Like she was bristling away cobwebs.
Then things started getting not just dark, but cloudy. The three Belles started wavering, like they were made of watercolors. Stained air. I couldn’t see much through the haze that dropped over me.
I thought about Belle.
She used to love my brooms.
Loved to be in the shed with me. Loved the smell of the broomcorn. Liked to hold it in her hands. Laughing at the feel of it. Used to say how much she admired me for making brooms. For making witches feel at home in the world.
I’d never thought about it before. Figured it was one of Belle’s jokes.
Where was she? What world?
Just before everything went completely dark, I thought I felt her. All around me.
Then nowhere.
* * * *
“Hey.”
Familiar voice. I knew who that was.
“Hey, Dwayne? What you doing here?”
I looked up at the sky. It was blocked by Harold, the sheriff. Half of Grangeville’s law enforcement department.

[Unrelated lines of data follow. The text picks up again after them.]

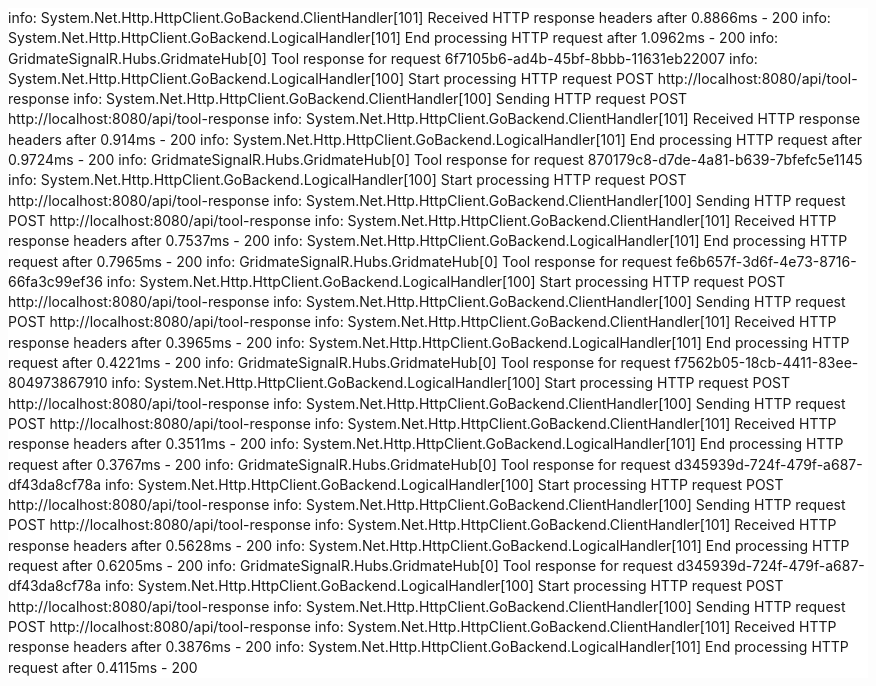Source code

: info: System.Net.Http.HttpClient.GoBackend.ClientHandler[101]
      Received HTTP response headers after 0.8866ms - 200
info: System.Net.Http.HttpClient.GoBackend.LogicalHandler[101]
      End processing HTTP request after 1.0962ms - 200
info: GridmateSignalR.Hubs.GridmateHub[0]
      Tool response for request 6f7105b6-ad4b-45bf-8bbb-11631eb22007
info: System.Net.Http.HttpClient.GoBackend.LogicalHandler[100]
      Start processing HTTP request POST http://localhost:8080/api/tool-response
info: System.Net.Http.HttpClient.GoBackend.ClientHandler[100]
      Sending HTTP request POST http://localhost:8080/api/tool-response
info: System.Net.Http.HttpClient.GoBackend.ClientHandler[101]
      Received HTTP response headers after 0.914ms - 200
info: System.Net.Http.HttpClient.GoBackend.LogicalHandler[101]
      End processing HTTP request after 0.9724ms - 200
info: GridmateSignalR.Hubs.GridmateHub[0]
      Tool response for request 870179c8-d7de-4a81-b639-7bfefc5e1145
info: System.Net.Http.HttpClient.GoBackend.LogicalHandler[100]
      Start processing HTTP request POST http://localhost:8080/api/tool-response
info: System.Net.Http.HttpClient.GoBackend.ClientHandler[100]
      Sending HTTP request POST http://localhost:8080/api/tool-response
info: System.Net.Http.HttpClient.GoBackend.ClientHandler[101]
      Received HTTP response headers after 0.7537ms - 200
info: System.Net.Http.HttpClient.GoBackend.LogicalHandler[101]
      End processing HTTP request after 0.7965ms - 200
info: GridmateSignalR.Hubs.GridmateHub[0]
      Tool response for request fe6b657f-3d6f-4e73-8716-66fa3c99ef36
info: System.Net.Http.HttpClient.GoBackend.LogicalHandler[100]
      Start processing HTTP request POST http://localhost:8080/api/tool-response
info: System.Net.Http.HttpClient.GoBackend.ClientHandler[100]
      Sending HTTP request POST http://localhost:8080/api/tool-response
info: System.Net.Http.HttpClient.GoBackend.ClientHandler[101]
      Received HTTP response headers after 0.3965ms - 200
info: System.Net.Http.HttpClient.GoBackend.LogicalHandler[101]
      End processing HTTP request after 0.4221ms - 200
info: GridmateSignalR.Hubs.GridmateHub[0]
      Tool response for request f7562b05-18cb-4411-83ee-804973867910
info: System.Net.Http.HttpClient.GoBackend.LogicalHandler[100]
      Start processing HTTP request POST http://localhost:8080/api/tool-response
info: System.Net.Http.HttpClient.GoBackend.ClientHandler[100]
      Sending HTTP request POST http://localhost:8080/api/tool-response
info: System.Net.Http.HttpClient.GoBackend.ClientHandler[101]
      Received HTTP response headers after 0.3511ms - 200
info: System.Net.Http.HttpClient.GoBackend.LogicalHandler[101]
      End processing HTTP request after 0.3767ms - 200
info: GridmateSignalR.Hubs.GridmateHub[0]
      Tool response for request d345939d-724f-479f-a687-df43da8cf78a
info: System.Net.Http.HttpClient.GoBackend.LogicalHandler[100]
      Start processing HTTP request POST http://localhost:8080/api/tool-response
info: System.Net.Http.HttpClient.GoBackend.ClientHandler[100]
      Sending HTTP request POST http://localhost:8080/api/tool-response
info: System.Net.Http.HttpClient.GoBackend.ClientHandler[101]
      Received HTTP response headers after 0.5628ms - 200
info: System.Net.Http.HttpClient.GoBackend.LogicalHandler[101]
      End processing HTTP request after 0.6205ms - 200
info: GridmateSignalR.Hubs.GridmateHub[0]
      Tool response for request d345939d-724f-479f-a687-df43da8cf78a
info: System.Net.Http.HttpClient.GoBackend.LogicalHandler[100]
      Start processing HTTP request POST http://localhost:8080/api/tool-response
info: System.Net.Http.HttpClient.GoBackend.ClientHandler[100]
      Sending HTTP request POST http://localhost:8080/api/tool-response
info: System.Net.Http.HttpClient.GoBackend.ClientHandler[101]
      Received HTTP response headers after 0.3876ms - 200
info: System.Net.Http.HttpClient.GoBackend.LogicalHandler[101]
      End processing HTTP request after 0.4115ms - 200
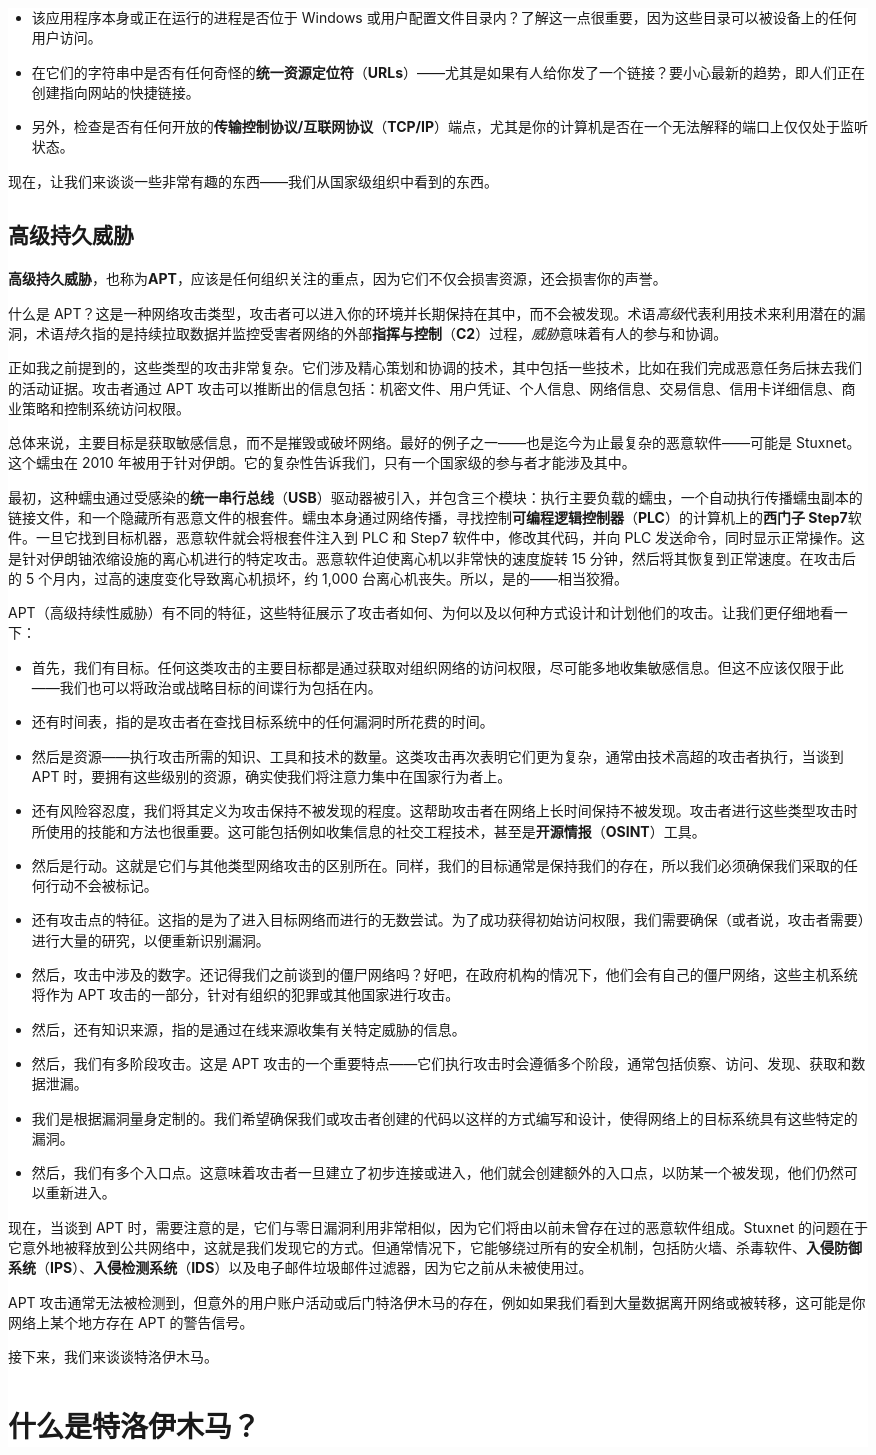 +   该应用程序本身或正在运行的进程是否位于 Windows 或用户配置文件目录内？了解这一点很重要，因为这些目录可以被设备上的任何用户访问。

+   在它们的字符串中是否有任何奇怪的**统一资源定位符**（**URLs**）——尤其是如果有人给你发了一个链接？要小心最新的趋势，即人们正在创建指向网站的快捷链接。

+   另外，检查是否有任何开放的**传输控制协议/互联网协议**（**TCP/IP**）端点，尤其是你的计算机是否在一个无法解释的端口上仅仅处于监听状态。

现在，让我们来谈谈一些非常有趣的东西——我们从国家级组织中看到的东西。

## 高级持久威胁

**高级持久威胁**，也称为**APT**，应该是任何组织关注的重点，因为它们不仅会损害资源，还会损害你的声誉。

什么是 APT？这是一种网络攻击类型，攻击者可以进入你的环境并长期保持在其中，而不会被发现。术语*高级*代表利用技术来利用潜在的漏洞，术语*持久*指的是持续拉取数据并监控受害者网络的外部**指挥与控制**（**C2**）过程，*威胁*意味着有人的参与和协调。

正如我之前提到的，这些类型的攻击非常复杂。它们涉及精心策划和协调的技术，其中包括一些技术，比如在我们完成恶意任务后抹去我们的活动证据。攻击者通过 APT 攻击可以推断出的信息包括：机密文件、用户凭证、个人信息、网络信息、交易信息、信用卡详细信息、商业策略和控制系统访问权限。

总体来说，主要目标是获取敏感信息，而不是摧毁或破坏网络。最好的例子之一——也是迄今为止最复杂的恶意软件——可能是 Stuxnet。这个蠕虫在 2010 年被用于针对伊朗。它的复杂性告诉我们，只有一个国家级的参与者才能涉及其中。

最初，这种蠕虫通过受感染的**统一串行总线**（**USB**）驱动器被引入，并包含三个模块：执行主要负载的蠕虫，一个自动执行传播蠕虫副本的链接文件，和一个隐藏所有恶意文件的根套件。蠕虫本身通过网络传播，寻找控制**可编程逻辑控制器**（**PLC**）的计算机上的**西门子 Step7**软件。一旦它找到目标机器，恶意软件就会将根套件注入到 PLC 和 Step7 软件中，修改其代码，并向 PLC 发送命令，同时显示正常操作。这是针对伊朗铀浓缩设施的离心机进行的特定攻击。恶意软件迫使离心机以非常快的速度旋转 15 分钟，然后将其恢复到正常速度。在攻击后的 5 个月内，过高的速度变化导致离心机损坏，约 1,000 台离心机丧失。所以，是的——相当狡猾。

APT（高级持续性威胁）有不同的特征，这些特征展示了攻击者如何、为何以及以何种方式设计和计划他们的攻击。让我们更仔细地看一下：

+   首先，我们有目标。任何这类攻击的主要目标都是通过获取对组织网络的访问权限，尽可能多地收集敏感信息。但这不应该仅限于此——我们也可以将政治或战略目标的间谍行为包括在内。

+   还有时间表，指的是攻击者在查找目标系统中的任何漏洞时所花费的时间。

+   然后是资源——执行攻击所需的知识、工具和技术的数量。这类攻击再次表明它们更为复杂，通常由技术高超的攻击者执行，当谈到 APT 时，要拥有这些级别的资源，确实使我们将注意力集中在国家行为者上。

+   还有风险容忍度，我们将其定义为攻击保持不被发现的程度。这帮助攻击者在网络上长时间保持不被发现。攻击者进行这些类型攻击时所使用的技能和方法也很重要。这可能包括例如收集信息的社交工程技术，甚至是**开源情报**（**OSINT**）工具。

+   然后是行动。这就是它们与其他类型网络攻击的区别所在。同样，我们的目标通常是保持我们的存在，所以我们必须确保我们采取的任何行动不会被标记。

+   还有攻击点的特征。这指的是为了进入目标网络而进行的无数尝试。为了成功获得初始访问权限，我们需要确保（或者说，攻击者需要）进行大量的研究，以便重新识别漏洞。

+   然后，攻击中涉及的数字。还记得我们之前谈到的僵尸网络吗？好吧，在政府机构的情况下，他们会有自己的僵尸网络，这些主机系统将作为 APT 攻击的一部分，针对有组织的犯罪或其他国家进行攻击。

+   然后，还有知识来源，指的是通过在线来源收集有关特定威胁的信息。

+   然后，我们有多阶段攻击。这是 APT 攻击的一个重要特点——它们执行攻击时会遵循多个阶段，通常包括侦察、访问、发现、获取和数据泄漏。

+   我们是根据漏洞量身定制的。我们希望确保我们或攻击者创建的代码以这样的方式编写和设计，使得网络上的目标系统具有这些特定的漏洞。

+   然后，我们有多个入口点。这意味着攻击者一旦建立了初步连接或进入，他们就会创建额外的入口点，以防某一个被发现，他们仍然可以重新进入。

现在，当谈到 APT 时，需要注意的是，它们与零日漏洞利用非常相似，因为它们将由以前未曾存在过的恶意软件组成。Stuxnet 的问题在于它意外地被释放到公共网络中，这就是我们发现它的方式。但通常情况下，它能够绕过所有的安全机制，包括防火墙、杀毒软件、**入侵防御系统**（**IPS**）、**入侵检测系统**（**IDS**）以及电子邮件垃圾邮件过滤器，因为它之前从未被使用过。

APT 攻击通常无法被检测到，但意外的用户账户活动或后门特洛伊木马的存在，例如如果我们看到大量数据离开网络或被转移，这可能是你网络上某个地方存在 APT 的警告信号。

接下来，我们来谈谈特洛伊木马。

# 什么是特洛伊木马？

A halo glowed around him. Morning light.
“Uh,” I said.
“You been out here all night, Dwayne?”
I sat up. My head felt thick, like it had been pumped full of dough.
“I guess so.”
“You okay?”
I looked around. No sign of Kate or Belle. I stood and examined the ground, walking all over the top of the hill. Harold watched me with narrow eyes. Real suspicious like.
Absolutely no sign of a recent fire. Not one from last night at least.
“Just out for a walk, Dwayne?” said Harold. “Is that it?”
Over there, just past the rise. Was it?
I walked briskly toward the crooked stick.
The broom.
I picked it up and hefted it in my hands.
Harold was right next to me. “That what you were looking for?” he said. “This broom?”
“Yeah,” I said.
“Not one of your better ones,” said Harold.
I looked around the world. Grangeville spread out below me. A new day coming up.
My house was down there a bit. I could see the roof.
And I knew there was no one in it.
Not me or Belle.
“What would you say,” I asked Harold, “if I told you this was the best broom I’ve ever made in my life?”
Harold took off his hat and scratched his head.
“Well. Dwayne. I’d have to say you were a little nuts in the head. Like maybe you went off your rocker just a little bit.”
“Yes,” I said. “I think you’re right, Harold. Just a little bit.”